Great Expectations Time Period

Instructor: Sarah Bostock
After finishing this lesson, you will understand how and why Charles Dickens chose the time period for his coming-of-age novel ''Great Expectations''. You will also briefly explore the social context of the Victorian Age in which his novel is set.

The Victorian Class System

Imagine that you fell in love with a person, but your social standing prevented you from pursuing a marriage with them. It feels more far-fetched today, but just over a hundred years ago, it was pretty standard. That time period in 19th century England is often referred to as the Victorian Age because Queen Victoria reigned between 1837-1901. During that time, England's people were divided by social classes, or social and economic status. The three main classes of people included the working class, the middle class, and the upper class.

The working class people were quite separated from the other two classes. The separation grew further as the Industrial Revolution, or the rapid growth of modern industry, advanced in England. The working class people consisted of men and women who often did physical labor for very low wages. Most of them lived in dilapidated housing, ate very frugally, and had very little opportunities for economic or social advancement.

Charles Dickens Working in a Factory as a Youth
Charles Dickens Working in a Factory

Charles Dickens, A Social Writer

Charles Dickens was born into a poor family in 1812. By the time Dickens was twelve years old, his father was sent to prison for not being able to pay his bills. At the time, Dickens had to quit school and go work in a factory. This early experience shaped many of his novels, including his 1861 novel Great Expectations. Dickens began his early writing career when he was still in his teens and eventually worked his way up the social ladder to the middle class.

Charles Dickens at his Writing Desk
Charles Dickens at his Writing Desk

Charles Dickens used his literature to promote the need for social reform. He explores many social ills in his works and shows a great empathy to those who are victims of social circumstance. Great Expectations, as well as other novels such as Oliver Twist and Hard Times, focuses on characters who suffer from the separation of classes in England. Several other Victorian novelists also wrote about the need for social reform, including Elizabeth Gaskell, Thomas Carlyle, and Benjamin Disraeli.

'Great Expectations'

Great Expectations was written in 1861 and is considered a bildungsroman or coming of age story. Additionally, the novel is also considered to be a bit autobiographical and has elements that stem from Dickens' own childhood. Autobiographical refers to the writer's personal accounts of his or her own life.

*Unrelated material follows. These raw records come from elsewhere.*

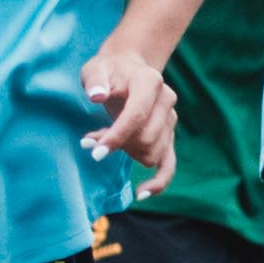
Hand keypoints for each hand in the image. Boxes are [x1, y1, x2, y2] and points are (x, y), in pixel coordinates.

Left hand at [81, 46, 177, 177]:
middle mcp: (167, 101)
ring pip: (151, 153)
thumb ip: (95, 82)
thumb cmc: (109, 71)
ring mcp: (171, 120)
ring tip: (105, 143)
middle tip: (92, 142)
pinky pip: (169, 166)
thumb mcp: (96, 70)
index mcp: (150, 82)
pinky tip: (141, 193)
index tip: (96, 152)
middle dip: (118, 145)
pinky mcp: (169, 137)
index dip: (117, 136)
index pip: (137, 116)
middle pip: (145, 138)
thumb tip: (97, 96)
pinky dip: (158, 182)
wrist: (127, 69)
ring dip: (127, 154)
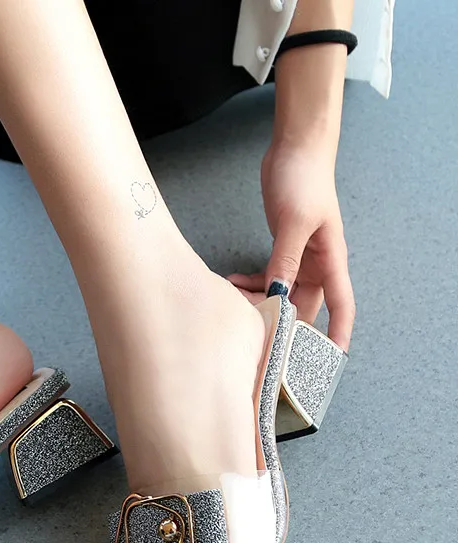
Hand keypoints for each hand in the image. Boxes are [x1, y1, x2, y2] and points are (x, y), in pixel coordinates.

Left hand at [228, 140, 354, 350]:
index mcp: (331, 260)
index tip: (330, 361)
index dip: (336, 335)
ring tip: (234, 303)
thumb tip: (279, 295)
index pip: (341, 306)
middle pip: (304, 306)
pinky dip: (251, 282)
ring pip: (281, 293)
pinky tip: (232, 281)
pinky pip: (268, 276)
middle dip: (283, 323)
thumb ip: (286, 260)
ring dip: (260, 301)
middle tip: (258, 338)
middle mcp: (318, 264)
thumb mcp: (294, 223)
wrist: (294, 150)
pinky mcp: (282, 249)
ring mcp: (299, 258)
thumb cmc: (304, 180)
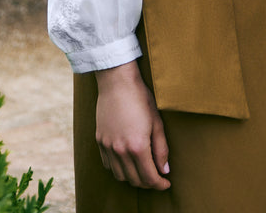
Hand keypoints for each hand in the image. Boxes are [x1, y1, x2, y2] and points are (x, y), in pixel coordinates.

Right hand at [95, 61, 170, 189]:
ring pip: (120, 176)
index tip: (166, 183)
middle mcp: (120, 150)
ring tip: (142, 170)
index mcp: (137, 147)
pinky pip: (108, 165)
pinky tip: (126, 161)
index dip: (160, 184)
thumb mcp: (156, 122)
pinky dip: (118, 168)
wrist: (117, 81)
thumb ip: (161, 149)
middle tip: (156, 177)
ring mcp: (108, 146)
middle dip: (148, 183)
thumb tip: (164, 170)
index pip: (150, 178)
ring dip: (133, 178)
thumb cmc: (140, 98)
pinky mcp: (100, 140)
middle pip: (135, 180)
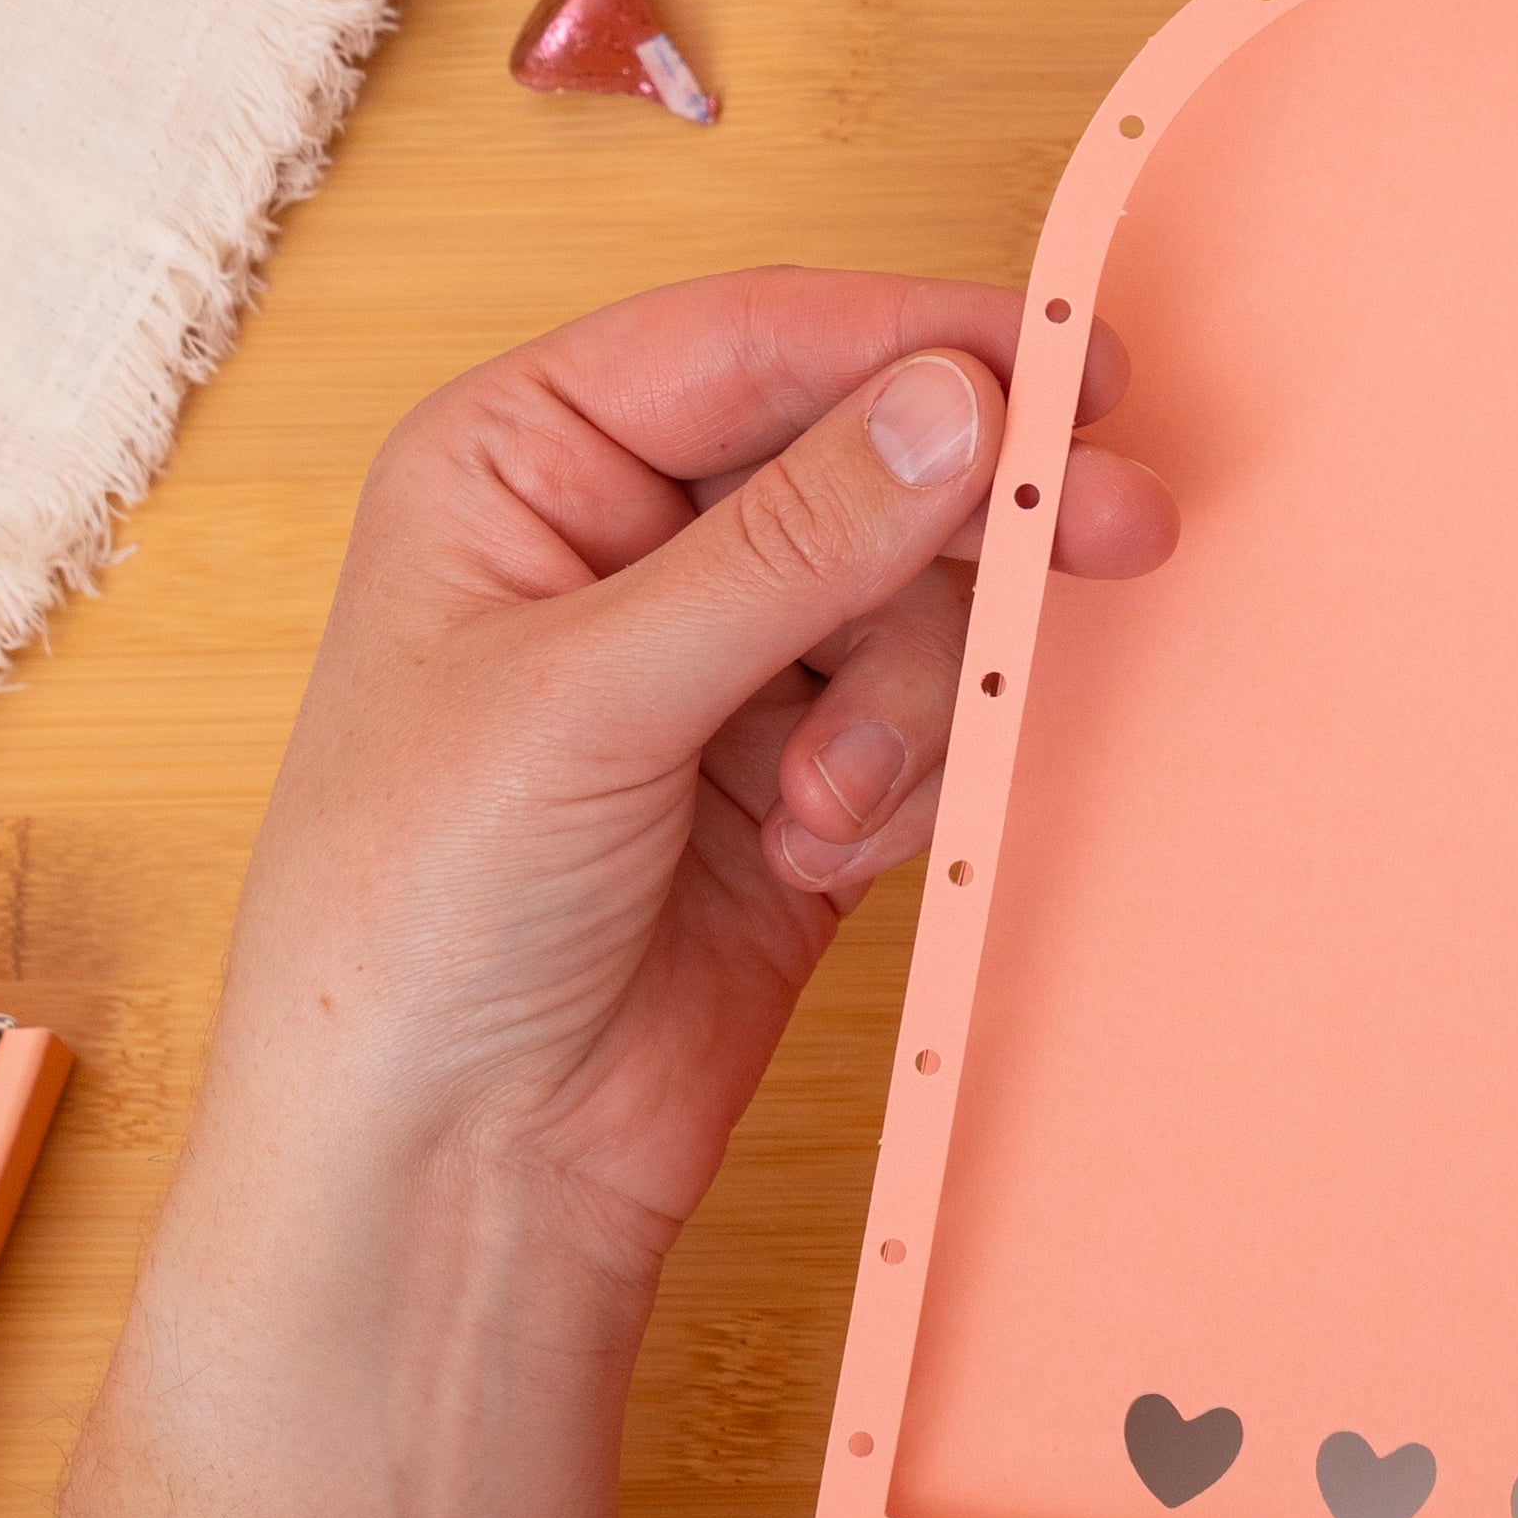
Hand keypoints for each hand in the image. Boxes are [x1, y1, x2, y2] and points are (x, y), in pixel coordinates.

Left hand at [192, 266, 1174, 1330]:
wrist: (443, 1175)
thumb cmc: (411, 921)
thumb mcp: (585, 700)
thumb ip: (789, 544)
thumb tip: (954, 399)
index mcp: (520, 460)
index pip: (752, 343)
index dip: (914, 342)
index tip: (1059, 371)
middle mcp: (624, 537)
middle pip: (863, 455)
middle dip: (966, 520)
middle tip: (1107, 527)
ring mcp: (721, 659)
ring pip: (915, 593)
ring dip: (909, 698)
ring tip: (832, 806)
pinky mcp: (802, 773)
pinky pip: (929, 713)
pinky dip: (907, 779)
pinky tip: (820, 857)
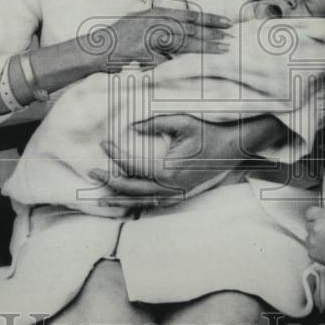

The novel is also considered a social-problem novel since Dickens explores the plight of the working-class in England. The book begins on Christmas Eve in 1812 when the protagonist, or main character, is six years old. This main character is Pip, and he narrates the story as an older man living in 1840, who looks back at his life. Although told from the same character, the audience can tell when it is the younger Pip narrating or the older Pip by his emotions, language, and viewpoints.